NS3Gym中的环境脚本(Gym端)代码讲解
基本思想
在这个代码中,首先设计一个桥类使得Gym
中的环境代码能够和NS3
中的真实环境进行交互,比如得到下一时刻的状态和回报,以及执行动作等等,这个类命名为Ns3ZmqBridge
。
在继承自父类gym.Env
的环境类Ns3Env
中,引用了类Ns3ZmqBridge
,使得其能够更好地与环境代码进行通讯。
代码解读
在ns3
与gym
的结合版本ns3gym
中,作者给出了一个示例用以展示如何实现需要提供的接口,以使得两者可以很好地同时进行工作。关于ns3gym
的设计思路已经在官方提供的技术报告中讲解,下面讲解官方提供的示例环境ns3env
的代码:
import os
import sys
import zmq
import time
import numpy as np
import gym
from gym import spaces
from gym.utils import seeding
from enum import IntEnum
from ns3gym.start_sim import start_sim_script, build_ns3_project
# 使用Google的protocol buffer技术
import ns3gym.messages_pb2 as pb
from google.protobuf.any_pb2 import Any
__author__ = "Piotr Gawlowicz"
__copyright__ = "Copyright (c) 2018, Technische Universität Berlin"
__version__ = "0.1.0"
__email__ = "gawlowicz@tkn.tu-berlin.de"
# ns3和gym通信的桥梁,主要用来和ns3之间(网络环境服务器)之间进行通信
class Ns3ZmqBridge(object):
"""docstring for Ns3ZmqBridge"""
# 构造函数
# port:指定如果ns3进程要和这边通信的的话,这边的端口号是多少,默认为0,表示使用随机端口
# startSim:是否要在初始化该进程时即进行模拟(Agent打开时通知ns3脚本开启网络环境)
# simSeed:随机函数种子
# simArgs:模拟相关的参数
# debug:是否需要debug相关信息
def __init__(self, port=0, startSim=True, simSeed=0, simArgs={}, debug=False):
# 首先执行父类的构造函数
super(Ns3ZmqBridge, self).__init__()
port = int(port)
# 定义该类的一些自有属性
self.port = port
self.startSim = startSim
self.simSeed = simSeed
self.simArgs = simArgs
self.envStopped = False
self.simPid = None
self.wafPid = None
self.ns3Process = None
# 技术上来说,context是一个进程,其中包含了所有的socket,这使得其更加容易与线程通信
context = zmq.Context()
self.socket = context.socket(zmq.REP)
try:
# 使用随机端口,直接开始模拟
if port == 0 and self.startSim:
# 绑定一个随机的端口
port = self.socket.bind_to_random_port('tcp://*', min_port=5001, max_port=10000, max_tries=100)
print("Got new port for ns3gm interface: ", port)
# 使用随机端口,不开始模拟
elif port == 0 and not self.startSim:
# 不开始模拟为什么要绑定
print("Cannot use port %s to bind" % str(port) )
print("Please specify correct port" )
sys.exit()
else:
# 绑定指定端口
self.socket.bind ("tcp://*:%s" % str(port))
except Exception as e:
print("Cannot bind to tcp://*:%s as port is already in use" % str(port) )

- _待办事项_
1) 根据页面摘录,判断下列三项陈述是否符合原文,每项回答“是”或“否”,并原样引用起决定作用的原文词句:(a) 构造函数中的 port 参数默认为 0,表示使用随机端口;(b) 绑定随机端口时,端口号上限为 65535;(c) 代码使用了 Google 的 protocol buffer 技术。
2) 照录页面摘录中介于“# ns3和gym通信的桥梁,主要用来和ns3之间(网络环境服务器)之间进行通信”与“super(Ns3ZmqBridge, self).__init__()”之间的原文,首尾两处均包括在内。
随后的数据与此处内容无关,用不到。

- _所给数据_
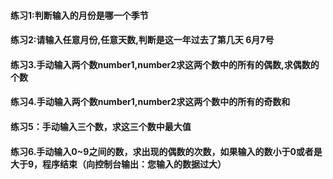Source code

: ####  练习1:判断输入的月份是哪一个季节
####  练习2:请输入任意月份,任意天数,判断是这一年过去了第几天   6月7号
####  练习3.手动输入两个数number1,number2求这两个数中的所有的偶数,求偶数的个数
####  练习4.手动输入两个数number1,number2求这两个数中的所有的奇数和
####  练习5：手动输入三个数，求这三个数中最大值
####  练习6.手动输入0~9之间的数，求出现的偶数的次数，如果输入的数小于0或者是大于9，程序结束（向控制台输出：您输入的数据过大）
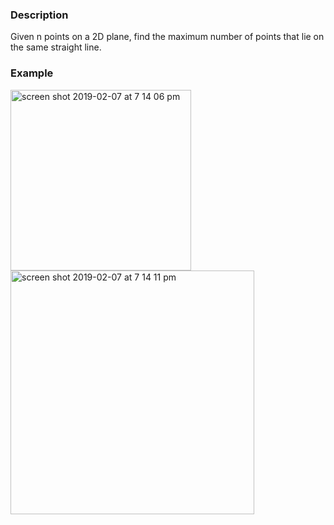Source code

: ### Description
Given n points on a 2D plane, find the maximum number of points that lie on the same straight line.
### Example
<img width="289" alt="screen shot 2019-02-07 at 7 14 06 pm" src="https://user-images.githubusercontent.com/27938420/52457029-a0452a00-2b0c-11e9-87d3-fb8b421bf9c8.png"><br>
<img width="390" alt="screen shot 2019-02-07 at 7 14 11 pm" src="https://user-images.githubusercontent.com/27938420/52457048-adfaaf80-2b0c-11e9-8c82-6172e96f36d6.png">
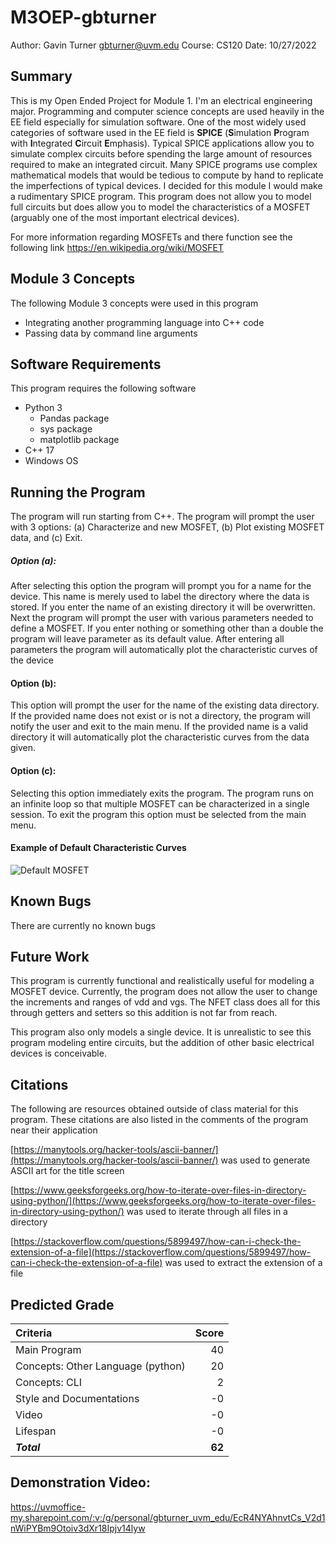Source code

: # M3OEP-gbturner
Author: Gavin Turner <gbturner@uvm.edu>
Course: CS120
Date: 10/27/2022

## Summary
This is my Open Ended Project for Module 1. I'm an electrical engineering major. 
Programming and computer science concepts are used heavily in the EE field especially 
for simulation software. One of the most widely used categories of software used in the 
EE field is **SPICE** (**S**imulation **P**rogram with **I**ntegrated **C**ircuit 
**E**mphasis). Typical SPICE applications allow you to simulate complex circuits before
spending the large amount of resources required to make an integrated circuit. Many 
SPICE programs use complex mathematical models that would be tedious to compute by hand
to replicate the imperfections of typical devices. I decided for this module I would make
a rudimentary SPICE program. This program does not allow you to model full circuits but
does allow you to model the characteristics of a MOSFET (arguably one of the most important
electrical devices). 

For more information regarding MOSFETs and there function see the following link
<https://en.wikipedia.org/wiki/MOSFET>

## Module 3 Concepts
The following Module 3 concepts were used in this program
- Integrating another programming language into C++ code
- Passing data by command line arguments

## Software Requirements
This program requires the following software
- Python 3
  - Pandas package
  - sys package
  - matplotlib package
- C++ 17
- Windows OS

## Running the Program
The program will run starting from C++. The program will prompt the user with 3 options:
(a) Characterize and new MOSFET, (b) Plot existing MOSFET data, and (c) Exit.

##### Option (a):
After selecting this option the program will prompt you for a name for the device.
This name is merely used to label the directory where the data is stored. If you enter 
the name of an existing directory it will be overwritten.
Next the program will prompt the user with various parameters needed
to define a MOSFET. If you enter nothing or something other than a double the program
will leave parameter as its default value. After entering all parameters the program
will automatically plot the characteristic curves of the device

#### Option (b):
This option will prompt the user for the name of the existing data directory. If the provided
name does not exist or is not a directory, the program will notify the user and exit to the main 
menu. If the provided name is a valid directory it will automatically plot the characteristic 
curves from the data given.

#### Option (c):
Selecting this option immediately exits the program. The program runs on an infinite loop
so that multiple MOSFET can be characterized in a single session. To exit the program this
option must be selected from the main menu.

#### Example of Default Characteristic Curves

![Default MOSFET](../../Users/gbtur/Downloads/Figure_1.png)
## Known Bugs
There are currently no known bugs

## Future Work
This program is currently functional and realistically useful for modeling a MOSFET device.
Currently, the program does not allow the user to change the increments and ranges of vdd 
and vgs. The NFET class does all for this through getters and setters so this addition is
not far from reach. 

This program also only models a single device. It is unrealistic to see this program modeling
entire circuits, but the addition of other basic electrical devices is conceivable.

## Citations
The following are resources obtained outside of class material for this program. These 
citations are also listed in the comments of the program near their application 

[https://manytools.org/hacker-tools/ascii-banner/](https://manytools.org/hacker-tools/ascii-banner/)
was used to generate ASCII art for the title screen

[https://www.geeksforgeeks.org/how-to-iterate-over-files-in-directory-using-python/](https://www.geeksforgeeks.org/how-to-iterate-over-files-in-directory-using-python/)
was used to iterate through all files in a directory

[https://stackoverflow.com/questions/5899497/how-can-i-check-the-extension-of-a-file](https://stackoverflow.com/questions/5899497/how-can-i-check-the-extension-of-a-file)
was used to extract the extension of a file

## Predicted Grade

| Criteria                          |  Score |
|:----------------------------------|-------:|
| Main Program                      |     40 |
| Concepts: Other Language (python) |     20 |
| Concepts: CLI                     |      2 |
| Style and Documentations          |     -0 |
| Video                             |     -0 |
| Lifespan                          |     -0 |
| ***Total***                       | **62** |

## Demonstration Video:
<https://uvmoffice-my.sharepoint.com/:v:/g/personal/gbturner_uvm_edu/EcR4NYAhnvtCs_V2d1nWiPYBm9Otoiv3dXr18Ipjv14lyw>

- _问题解答_
1)
(a) 是。“默认为0,表示使用随机端口”
(b) 否。“max_port=10000”
(c) 是。“使用Google的protocol buffer技术”

2)
# ns3和gym通信的桥梁,主要用来和ns3之间(网络环境服务器)之间进行通信
class Ns3ZmqBridge(object):
"""docstring for Ns3ZmqBridge"""
# 构造函数
# port:指定如果ns3进程要和这边通信的的话,这边的端口号是多少,默认为0,表示使用随机端口
# startSim:是否要在初始化该进程时即进行模拟(Agent打开时通知ns3脚本开启网络环境)
# simSeed:随机函数种子
# simArgs:模拟相关的参数
# debug:是否需要debug相关信息
def __init__(self, port=0, startSim=True, simSeed=0, simArgs={}, debug=False):
# 首先执行父类的构造函数
super(Ns3ZmqBridge, self).__init__()